The man winked, and then began to down his ale in a single, continuous gulp, and Lila, sensing the challenge, did the same. Her cup was half the size of his, but to be fair, he was more than twice the size of her, so it seemed an even match. When her empty mug struck the counter an instant before his own, the Veskan laughed and knocked the table twice with his closed fist while murmuring appreciatively.

Lila set a coin on the bar and stood up. The cider hit her like a pitching deck, as if she were no longer on solid ground but back on the Spire in a storm.

“Easy now.” Alucard caught her elbow, then swung his arm around her shoulders to hide her unsteadiness. “That’s what you get for making friends.”

He led her to a booth where most of the men had gathered, and she sank gratefully into a chair on the end. As the captain took his seat, the rest of the crew drifted over, as if drawn by an invisible current. But of course, the current was Alucard himself.

Men laughed. Glasses clanked. Chairs scraped.

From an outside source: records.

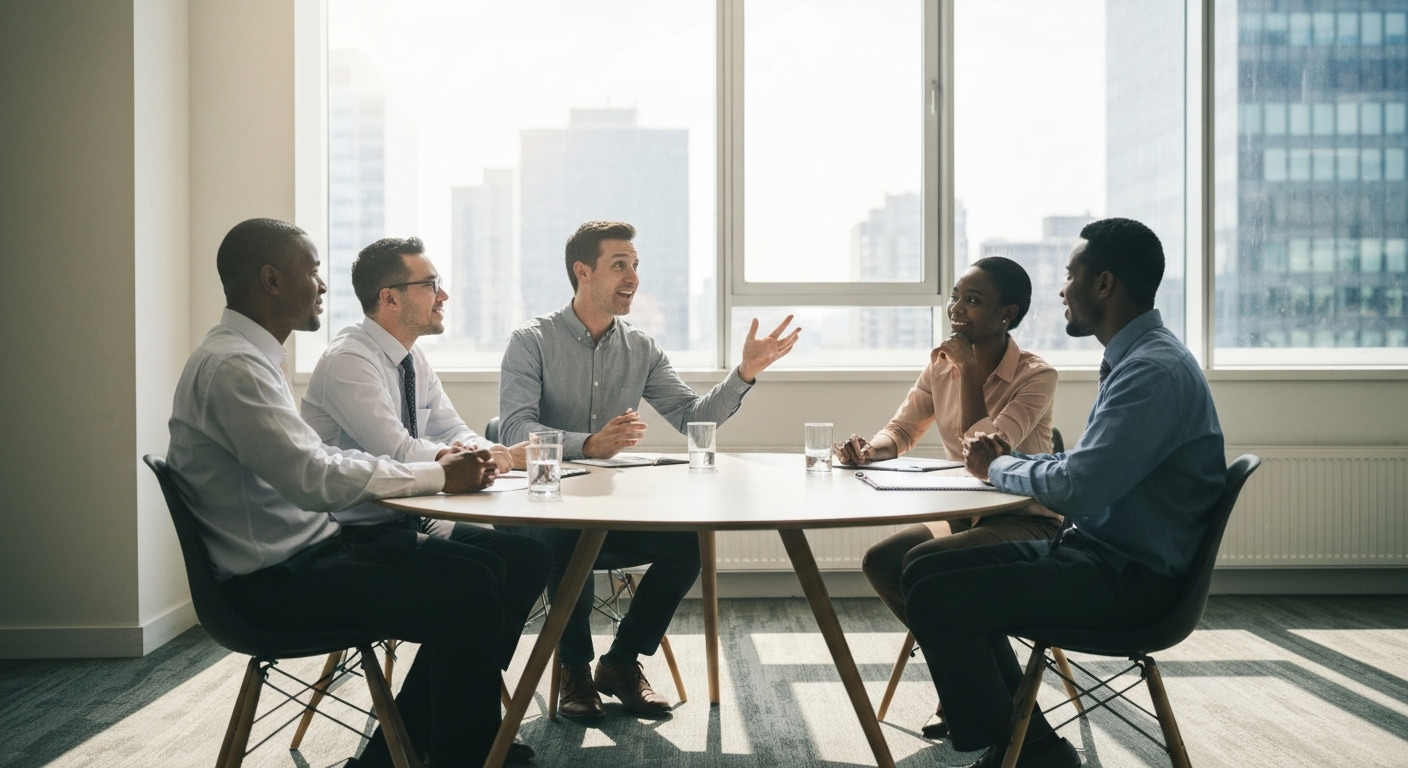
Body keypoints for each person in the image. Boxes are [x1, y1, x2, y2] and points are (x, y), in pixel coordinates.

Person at [167, 218, 536, 768]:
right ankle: (455, 754)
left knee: (492, 575)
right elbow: (314, 478)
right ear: (271, 280)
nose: (322, 285)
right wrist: (440, 474)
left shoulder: (252, 358)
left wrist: (452, 465)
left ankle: (408, 752)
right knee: (473, 600)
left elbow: (322, 463)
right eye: (312, 270)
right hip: (272, 584)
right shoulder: (234, 367)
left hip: (304, 557)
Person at [902, 218, 1226, 768]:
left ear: (1103, 284)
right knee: (921, 570)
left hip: (1130, 582)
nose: (1061, 289)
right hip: (1102, 557)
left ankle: (1017, 748)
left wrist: (1000, 464)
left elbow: (1079, 486)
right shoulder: (1139, 360)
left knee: (937, 592)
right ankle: (1030, 747)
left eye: (1070, 275)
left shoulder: (1151, 371)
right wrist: (1013, 462)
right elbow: (1084, 467)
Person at [498, 220, 800, 718]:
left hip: (613, 512)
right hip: (545, 513)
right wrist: (589, 445)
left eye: (635, 266)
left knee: (689, 542)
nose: (633, 277)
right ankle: (573, 669)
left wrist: (744, 373)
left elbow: (691, 419)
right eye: (619, 265)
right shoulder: (531, 341)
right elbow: (514, 430)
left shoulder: (641, 348)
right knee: (562, 541)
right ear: (583, 272)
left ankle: (620, 661)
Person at [301, 236, 553, 761]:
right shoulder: (350, 360)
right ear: (389, 298)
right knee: (480, 583)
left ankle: (426, 732)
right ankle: (460, 741)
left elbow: (455, 430)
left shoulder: (412, 360)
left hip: (406, 524)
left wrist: (497, 452)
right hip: (354, 535)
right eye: (431, 284)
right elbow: (401, 452)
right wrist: (491, 460)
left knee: (528, 556)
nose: (444, 295)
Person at [839, 256, 1059, 740]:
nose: (957, 309)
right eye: (956, 297)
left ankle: (969, 685)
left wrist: (970, 372)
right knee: (883, 561)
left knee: (927, 566)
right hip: (966, 517)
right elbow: (902, 429)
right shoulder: (940, 364)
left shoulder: (1036, 375)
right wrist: (867, 451)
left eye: (973, 301)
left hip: (1025, 519)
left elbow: (985, 451)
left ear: (1008, 314)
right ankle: (962, 666)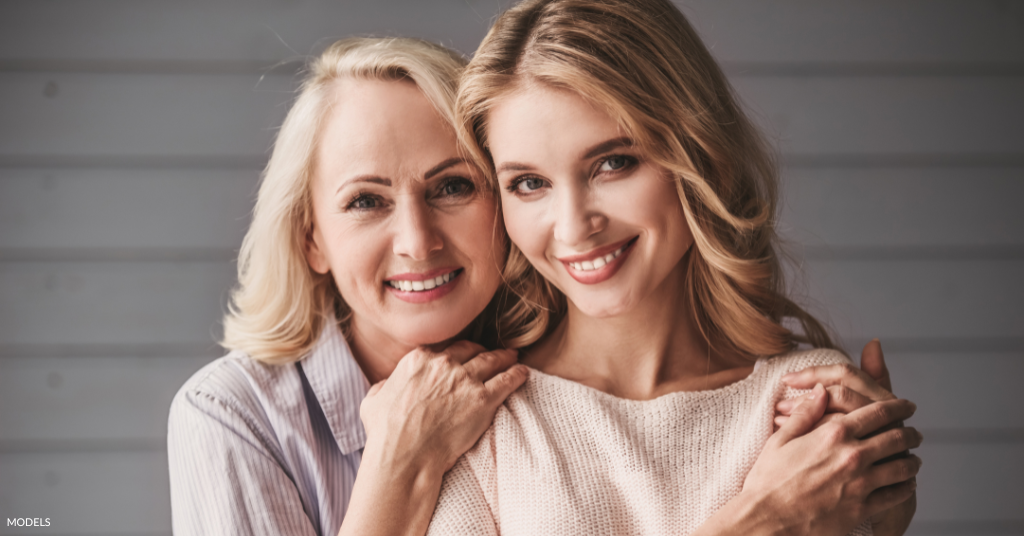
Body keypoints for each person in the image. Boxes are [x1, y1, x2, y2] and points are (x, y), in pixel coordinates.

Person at [168, 31, 910, 536]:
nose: (417, 241)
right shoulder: (234, 415)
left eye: (455, 186)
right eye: (365, 200)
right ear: (311, 239)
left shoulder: (510, 386)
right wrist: (398, 463)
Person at [425, 0, 921, 534]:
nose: (572, 228)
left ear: (696, 153)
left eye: (613, 163)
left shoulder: (807, 399)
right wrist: (761, 521)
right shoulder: (482, 414)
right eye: (529, 183)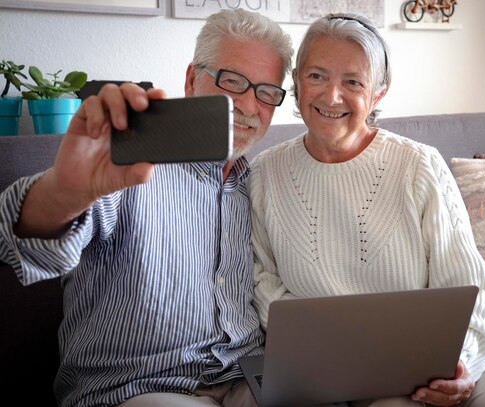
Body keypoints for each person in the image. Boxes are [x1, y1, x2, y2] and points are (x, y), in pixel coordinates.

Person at [0, 8, 292, 407]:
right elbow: (18, 243)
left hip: (248, 379)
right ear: (192, 79)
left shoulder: (263, 186)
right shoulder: (129, 165)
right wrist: (64, 194)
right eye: (233, 81)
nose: (247, 104)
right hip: (138, 387)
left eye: (266, 91)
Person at [249, 12, 485, 407]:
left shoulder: (419, 165)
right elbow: (262, 282)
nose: (332, 96)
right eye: (317, 76)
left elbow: (469, 284)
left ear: (379, 92)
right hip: (330, 364)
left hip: (438, 357)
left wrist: (461, 363)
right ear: (297, 80)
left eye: (353, 82)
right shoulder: (264, 173)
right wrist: (327, 353)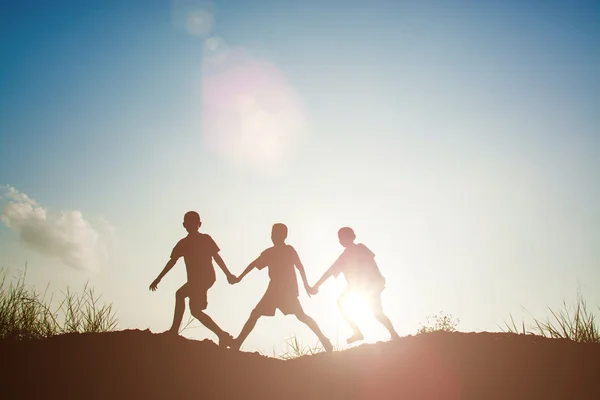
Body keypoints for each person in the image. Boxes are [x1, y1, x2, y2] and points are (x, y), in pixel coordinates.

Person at [230, 223, 333, 352]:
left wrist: (306, 285)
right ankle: (237, 342)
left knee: (300, 316)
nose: (273, 236)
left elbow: (299, 266)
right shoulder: (270, 252)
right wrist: (239, 277)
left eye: (276, 234)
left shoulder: (289, 250)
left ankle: (324, 340)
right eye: (272, 234)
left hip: (286, 290)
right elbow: (254, 264)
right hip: (274, 290)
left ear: (284, 235)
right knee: (257, 314)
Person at [149, 211, 235, 346]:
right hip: (197, 280)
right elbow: (172, 262)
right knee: (195, 310)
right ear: (184, 225)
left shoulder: (205, 238)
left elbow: (216, 257)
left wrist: (228, 274)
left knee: (180, 294)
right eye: (188, 223)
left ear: (199, 224)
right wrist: (159, 278)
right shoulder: (183, 243)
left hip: (206, 277)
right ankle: (223, 335)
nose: (191, 226)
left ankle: (174, 331)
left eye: (194, 223)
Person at [310, 227, 399, 344]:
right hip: (357, 286)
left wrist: (379, 279)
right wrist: (317, 285)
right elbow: (329, 272)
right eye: (340, 238)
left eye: (344, 237)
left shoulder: (360, 247)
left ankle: (393, 334)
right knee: (341, 303)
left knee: (378, 313)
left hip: (369, 284)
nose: (342, 240)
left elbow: (372, 263)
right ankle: (358, 332)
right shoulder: (343, 257)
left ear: (353, 236)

Lenos cheated a glance at her down the table. He was the one who’d started the rumors, about her being the Sarows. Was he still afraid of her, after all this time?

She drew his knife—now hers—from her belt and polished it on the corner of her shirt.

Her head spun from that first drink, and she let her ears and attention drift through the crew like smoke, let the Arnesian words dissolve back into the highs and lows, the melodies of a foreign tongue.

At the other end of the table, Alucard boasted and cheered and drank with his crew, and Lila marveled at the way the man shifted to fit his environment. She knew how to adapt well enough, but Alucard knew how to transform. Back on the Spire, he was not only captain but king. Here at this table, surrounded by his men, he was one of them. Still the boss, always the boss, but not so far above the rest. This Alucard took pains to laugh as loud as Tav and flirt almost as much as Vasry, and slosh his ale like Olo, even though Lila had seen him fuss whenever she spilled water or wine in his cabin.

It was a performance, one that was entertaining to watch. Lila wondered for perhaps the hundredth time which version of Alucard was the real one, or if, somehow, they were all real, each in its own way.

She also wondered where Alucard had found such an odd group of men, when and how they’d been collected. Here, on land, they seemed to have so little in common. But on the Spire, they functioned like friends, like family. Or at least, how Lila imagined family would act. Sure they bickered, and now and then even came to blows, but they were also fiercely loyal.

And Lila? Was she loyal, too?

She thought back to those first nights, when she’d slept with her back to the wall and her knife at hand, waiting to be attacked. When she’d had to face the fact that she knew almost nothing about life aboard a ship, and grappled every day to stay on her feet, clutching at scraps of skill and language and, on the occasion it was offered, help. It seemed like a lifetime ago. Now they treated her more or less as if she was one of them. As if she belonged. A small, defiant part of her, the part she’d done her best to smother on the streets of London, fluttered at the thought.

But the rest of her felt ill.

She wanted to push away from the table and walk out, walk away, break the cords that tied her to this ship and this crew and this life, and start over. Whenever she felt the weight of those bonds, she wished she could take her sharpest knife and cut them free, carve out the part of her that wanted, that cared, that warmed at the feeling of Alucard’s hand on her shoulder, Tav’s smile, Stress’s nod.

Weak, warned a voice in her head.

Run, said another.

“All right, Bard?” asked Vasry, looking genuinely concerned.

Lila nodded, fixing a sliver of a smile back on her face.

Stross slid a fresh drink her way, as if it was nothing.

Run.

Alucard caught her eye and winked.

Christ, she should have killed him when she had the chance.

“All right, Captain,” shouted Stross over the noise. “You’ve got us waiting. What’s the big news?”

The table began to quiet, and Alucard brought his stein down. “Listen up, you shabby lot,” he said, his voice carrying in a wave. The group fell to murmurs and then silence. “You can have the night on land. But we sail at first light.”

“Where to next?” asked Tav.

Alucard looked right at Lila when he said it. “To London.”